What a character arc Jean Batten's life offers. Her progress and regress, from literally soaring achievement to huddled isolation, from heroine to recluse, is the stuff of which novels should be made. So Fiona Kidman has made one.
Batten's achievements remain astonishing. Her solo flight from England to Australia in May 1934 took 14 days, 22 hours. The fact that we can now cover the distance in just those 22 hours only underlines what an odyssey into the unforeseeable she made.
Her first attempt, in the Prince of Wales' old plane (of course), ended in a somersaulting crash on a Karachi road. Her next ended when she flew into radio masts outside Rome.
Her Gypsy Moth lost its wings. She almost lost a lip. She went back to England and started again.
It's a given that Kidman couldn't produce a poor paragraph if she tried to and this is a narrative that - I have to say it - takes wing.
It begins in Rotorua, where little Jean grew up with a picture of Louis Bleriot pinned above her cot. It was an Edwardian childhood in a spectacularly dysfunctional circus of a family, "full of exits and entrances". Her father was a philandering, strongman dentist. One brother became a prominent actor; the other became a prominent mess. Then there's Nellie, the mother.
Jean is precocious from the start, as a musician, student, free spirit. She learns to use a compass; flies on a motorbike. Startlingly soon, she and Nellie are off to London, where she'll fly, and nothing nor nobody will stop her - this at a time when women pilots were regarded with suspicion, since "menstruation impaired their capabilities".
Descriptions of the flights are utterly compelling. Batten skims alone over oceans and continents; engine exhausts spit fire in the night; desert tribesmen surround her downed aircraft; crowds throng Sydney rooftops and sing For She's A Jolly Good Fellow as she triumphantly reaches New Zealand.

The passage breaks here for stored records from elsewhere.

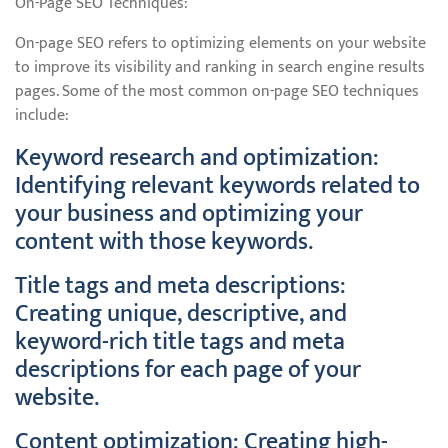
On-Page SEO Techniques:
On-page SEO refers to optimizing elements on your website
to improve its visibility and ranking in search engine results
pages. Some of the most common on-page SEO techniques
include:
Keyword research and optimization:
Identifying relevant keywords related to
your business and optimizing your
content with those keywords.
Title tags and meta descriptions:
Creating unique, descriptive, and
keyword-rich title tags and meta
descriptions for each page of your
website.
Content optimization: Creating high-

There are startling, memorable moments on and above the ground: a ruined sibling and a cave iridescent with glow-worms; a slavering dog in Majorca; days of hiding at Franz Josef; a bawling creditor in an Auckland hotel lobby.
Batten's character drives the story, and Kidman takes us into and through her complex, often agonised but unstoppable psyche. She's fierce and fragile. She's shockingly brave.
She's a media mistress from the start, always flying with powder, perfume and a little white silk number for photo shoots. She's calculating; always separate, even in intimate moments; she wants to be famous.
The Prince of Wales has his stalk-on bit. Bleriot, Freda Stark, Kingsford-Smith, Amy Johnson ("a plain woman ... with a large nose and an over-long upper lip") all appear.
It's always rewarding when women meet in Kidman's fiction, and there are excellent moments here as they support, condescend, manoeuvre.
At the novel's end, the re-invented, faintly grotesque Batten is back in 1980s' Auckland for a book-signing session. On a previous visit, she'd hired a white, chauffeur-driven limousine for her celebrity visit to one brother.
Now the crowds are smaller, the world has altered and the other brother only has time for a brief glance at her. It's a moment of great pathos, and it encapsulates Kidman's understanding of this damaged, dauntless woman.
The Infinite Air by Fiona Kidman (Random House $37.99).